With no omissions, write out every record given below.

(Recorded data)
───

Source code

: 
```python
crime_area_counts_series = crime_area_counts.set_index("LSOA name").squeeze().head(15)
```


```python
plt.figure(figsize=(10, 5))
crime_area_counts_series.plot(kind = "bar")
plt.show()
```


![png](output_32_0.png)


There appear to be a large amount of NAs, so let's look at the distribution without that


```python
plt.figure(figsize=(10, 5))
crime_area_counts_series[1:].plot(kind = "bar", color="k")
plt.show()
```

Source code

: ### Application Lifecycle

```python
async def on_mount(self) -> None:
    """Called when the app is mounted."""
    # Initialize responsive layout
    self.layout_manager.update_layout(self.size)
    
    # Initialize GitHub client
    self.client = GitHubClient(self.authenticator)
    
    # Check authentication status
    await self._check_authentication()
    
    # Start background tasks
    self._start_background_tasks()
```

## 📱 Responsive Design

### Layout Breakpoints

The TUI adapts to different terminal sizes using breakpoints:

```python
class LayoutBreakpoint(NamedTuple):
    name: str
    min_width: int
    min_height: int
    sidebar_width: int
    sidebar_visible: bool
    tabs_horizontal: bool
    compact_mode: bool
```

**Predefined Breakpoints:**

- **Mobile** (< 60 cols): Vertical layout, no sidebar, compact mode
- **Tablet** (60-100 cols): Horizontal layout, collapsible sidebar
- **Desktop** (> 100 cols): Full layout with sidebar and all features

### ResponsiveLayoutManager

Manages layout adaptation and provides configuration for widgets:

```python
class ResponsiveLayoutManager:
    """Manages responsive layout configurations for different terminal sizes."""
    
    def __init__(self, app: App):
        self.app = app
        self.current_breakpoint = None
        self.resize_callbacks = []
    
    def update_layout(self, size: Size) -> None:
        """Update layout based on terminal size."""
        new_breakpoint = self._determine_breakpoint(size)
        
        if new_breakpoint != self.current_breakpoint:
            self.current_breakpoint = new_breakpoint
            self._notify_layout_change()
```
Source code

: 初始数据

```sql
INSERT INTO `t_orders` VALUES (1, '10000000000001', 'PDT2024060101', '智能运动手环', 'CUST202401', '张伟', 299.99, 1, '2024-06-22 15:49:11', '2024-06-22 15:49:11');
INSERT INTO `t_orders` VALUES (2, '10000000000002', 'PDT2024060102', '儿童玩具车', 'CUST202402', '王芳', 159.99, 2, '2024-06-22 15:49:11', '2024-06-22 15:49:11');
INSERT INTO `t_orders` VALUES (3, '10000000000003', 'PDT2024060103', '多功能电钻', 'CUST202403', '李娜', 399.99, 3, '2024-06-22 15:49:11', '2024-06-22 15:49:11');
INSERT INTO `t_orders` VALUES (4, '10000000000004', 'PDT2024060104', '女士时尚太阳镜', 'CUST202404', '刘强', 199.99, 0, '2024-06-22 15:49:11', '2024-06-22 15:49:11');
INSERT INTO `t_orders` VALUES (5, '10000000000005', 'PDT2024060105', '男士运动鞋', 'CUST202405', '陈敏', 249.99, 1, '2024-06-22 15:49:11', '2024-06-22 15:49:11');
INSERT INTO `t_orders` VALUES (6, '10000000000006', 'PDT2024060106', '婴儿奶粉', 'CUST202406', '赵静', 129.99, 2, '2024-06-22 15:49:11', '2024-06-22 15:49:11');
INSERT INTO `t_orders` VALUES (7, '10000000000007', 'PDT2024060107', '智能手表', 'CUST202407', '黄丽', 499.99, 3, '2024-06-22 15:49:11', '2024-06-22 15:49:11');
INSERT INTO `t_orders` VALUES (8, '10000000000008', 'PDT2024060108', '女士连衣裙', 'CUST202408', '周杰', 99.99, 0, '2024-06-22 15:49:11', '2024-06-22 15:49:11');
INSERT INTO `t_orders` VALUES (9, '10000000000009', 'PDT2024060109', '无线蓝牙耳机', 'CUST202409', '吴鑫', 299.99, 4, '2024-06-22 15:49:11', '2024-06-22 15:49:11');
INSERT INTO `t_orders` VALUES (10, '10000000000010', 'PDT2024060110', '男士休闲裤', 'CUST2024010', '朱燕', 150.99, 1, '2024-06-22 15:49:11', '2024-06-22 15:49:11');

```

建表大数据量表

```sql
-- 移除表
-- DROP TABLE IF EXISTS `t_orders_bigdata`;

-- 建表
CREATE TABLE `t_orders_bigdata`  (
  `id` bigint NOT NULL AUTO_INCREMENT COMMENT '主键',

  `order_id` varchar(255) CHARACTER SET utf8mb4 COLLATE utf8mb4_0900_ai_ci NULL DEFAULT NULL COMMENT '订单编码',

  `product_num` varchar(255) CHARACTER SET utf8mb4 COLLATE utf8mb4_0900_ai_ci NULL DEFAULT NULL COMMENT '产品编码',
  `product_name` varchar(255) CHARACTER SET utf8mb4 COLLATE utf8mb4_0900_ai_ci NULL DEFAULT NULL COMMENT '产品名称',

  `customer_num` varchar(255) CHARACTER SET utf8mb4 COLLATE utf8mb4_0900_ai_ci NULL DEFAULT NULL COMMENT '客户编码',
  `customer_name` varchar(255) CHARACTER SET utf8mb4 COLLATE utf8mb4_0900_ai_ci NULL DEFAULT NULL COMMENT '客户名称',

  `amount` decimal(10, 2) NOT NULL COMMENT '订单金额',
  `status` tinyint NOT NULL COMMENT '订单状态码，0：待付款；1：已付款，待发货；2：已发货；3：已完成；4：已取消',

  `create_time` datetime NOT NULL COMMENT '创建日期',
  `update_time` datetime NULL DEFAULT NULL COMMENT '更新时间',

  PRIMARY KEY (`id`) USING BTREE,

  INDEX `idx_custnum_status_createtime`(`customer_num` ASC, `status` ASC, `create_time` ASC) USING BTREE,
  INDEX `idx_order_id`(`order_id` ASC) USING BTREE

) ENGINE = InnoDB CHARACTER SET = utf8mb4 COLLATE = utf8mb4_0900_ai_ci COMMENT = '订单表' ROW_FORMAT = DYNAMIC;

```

───

# Solution to the problem:
Source code

: 
```python
crime_area_counts_series = crime_area_counts.set_index("LSOA name").squeeze().head(15)
```


```python
plt.figure(figsize=(10, 5))
crime_area_counts_series.plot(kind = "bar")
plt.show()
```


![png](output_32_0.png)


There appear to be a large amount of NAs, so let's look at the distribution without that


```python
plt.figure(figsize=(10, 5))
crime_area_counts_series[1:].plot(kind = "bar", color="k")
plt.show()
```

Source code

: ### Application Lifecycle

```python
async def on_mount(self) -> None:
    """Called when the app is mounted."""
    # Initialize responsive layout
    self.layout_manager.update_layout(self.size)
    
    # Initialize GitHub client
    self.client = GitHubClient(self.authenticator)
    
    # Check authentication status
    await self._check_authentication()
    
    # Start background tasks
    self._start_background_tasks()
```

## 📱 Responsive Design

### Layout Breakpoints

The TUI adapts to different terminal sizes using breakpoints:

```python
class LayoutBreakpoint(NamedTuple):
    name: str
    min_width: int
    min_height: int
    sidebar_width: int
    sidebar_visible: bool
    tabs_horizontal: bool
    compact_mode: bool
```

**Predefined Breakpoints:**

- **Mobile** (< 60 cols): Vertical layout, no sidebar, compact mode
- **Tablet** (60-100 cols): Horizontal layout, collapsible sidebar
- **Desktop** (> 100 cols): Full layout with sidebar and all features

### ResponsiveLayoutManager

Manages layout adaptation and provides configuration for widgets:

```python
class ResponsiveLayoutManager:
    """Manages responsive layout configurations for different terminal sizes."""
    
    def __init__(self, app: App):
        self.app = app
        self.current_breakpoint = None
        self.resize_callbacks = []
    
    def update_layout(self, size: Size) -> None:
        """Update layout based on terminal size."""
        new_breakpoint = self._determine_breakpoint(size)
        
        if new_breakpoint != self.current_breakpoint:
            self.current_breakpoint = new_breakpoint
            self._notify_layout_change()
```
Source code

: 初始数据

```sql
INSERT INTO `t_orders` VALUES (1, '10000000000001', 'PDT2024060101', '智能运动手环', 'CUST202401', '张伟', 299.99, 1, '2024-06-22 15:49:11', '2024-06-22 15:49:11');
INSERT INTO `t_orders` VALUES (2, '10000000000002', 'PDT2024060102', '儿童玩具车', 'CUST202402', '王芳', 159.99, 2, '2024-06-22 15:49:11', '2024-06-22 15:49:11');
INSERT INTO `t_orders` VALUES (3, '10000000000003', 'PDT2024060103', '多功能电钻', 'CUST202403', '李娜', 399.99, 3, '2024-06-22 15:49:11', '2024-06-22 15:49:11');
INSERT INTO `t_orders` VALUES (4, '10000000000004', 'PDT2024060104', '女士时尚太阳镜', 'CUST202404', '刘强', 199.99, 0, '2024-06-22 15:49:11', '2024-06-22 15:49:11');
INSERT INTO `t_orders` VALUES (5, '10000000000005', 'PDT2024060105', '男士运动鞋', 'CUST202405', '陈敏', 249.99, 1, '2024-06-22 15:49:11', '2024-06-22 15:49:11');
INSERT INTO `t_orders` VALUES (6, '10000000000006', 'PDT2024060106', '婴儿奶粉', 'CUST202406', '赵静', 129.99, 2, '2024-06-22 15:49:11', '2024-06-22 15:49:11');
INSERT INTO `t_orders` VALUES (7, '10000000000007', 'PDT2024060107', '智能手表', 'CUST202407', '黄丽', 499.99, 3, '2024-06-22 15:49:11', '2024-06-22 15:49:11');
INSERT INTO `t_orders` VALUES (8, '10000000000008', 'PDT2024060108', '女士连衣裙', 'CUST202408', '周杰', 99.99, 0, '2024-06-22 15:49:11', '2024-06-22 15:49:11');
INSERT INTO `t_orders` VALUES (9, '10000000000009', 'PDT2024060109', '无线蓝牙耳机', 'CUST202409', '吴鑫', 299.99, 4, '2024-06-22 15:49:11', '2024-06-22 15:49:11');
INSERT INTO `t_orders` VALUES (10, '10000000000010', 'PDT2024060110', '男士休闲裤', 'CUST2024010', '朱燕', 150.99, 1, '2024-06-22 15:49:11', '2024-06-22 15:49:11');

```

建表大数据量表

```sql
-- 移除表
-- DROP TABLE IF EXISTS `t_orders_bigdata`;

-- 建表
CREATE TABLE `t_orders_bigdata`  (
  `id` bigint NOT NULL AUTO_INCREMENT COMMENT '主键',

  `order_id` varchar(255) CHARACTER SET utf8mb4 COLLATE utf8mb4_0900_ai_ci NULL DEFAULT NULL COMMENT '订单编码',

  `product_num` varchar(255) CHARACTER SET utf8mb4 COLLATE utf8mb4_0900_ai_ci NULL DEFAULT NULL COMMENT '产品编码',
  `product_name` varchar(255) CHARACTER SET utf8mb4 COLLATE utf8mb4_0900_ai_ci NULL DEFAULT NULL COMMENT '产品名称',

  `customer_num` varchar(255) CHARACTER SET utf8mb4 COLLATE utf8mb4_0900_ai_ci NULL DEFAULT NULL COMMENT '客户编码',
  `customer_name` varchar(255) CHARACTER SET utf8mb4 COLLATE utf8mb4_0900_ai_ci NULL DEFAULT NULL COMMENT '客户名称',

  `amount` decimal(10, 2) NOT NULL COMMENT '订单金额',
  `status` tinyint NOT NULL COMMENT '订单状态码，0：待付款；1：已付款，待发货；2：已发货；3：已完成；4：已取消',

  `create_time` datetime NOT NULL COMMENT '创建日期',
  `update_time` datetime NULL DEFAULT NULL COMMENT '更新时间',

  PRIMARY KEY (`id`) USING BTREE,

  INDEX `idx_custnum_status_createtime`(`customer_num` ASC, `status` ASC, `create_time` ASC) USING BTREE,
  INDEX `idx_order_id`(`order_id` ASC) USING BTREE

) ENGINE = InnoDB CHARACTER SET = utf8mb4 COLLATE = utf8mb4_0900_ai_ci COMMENT = '订单表' ROW_FORMAT = DYNAMIC;

```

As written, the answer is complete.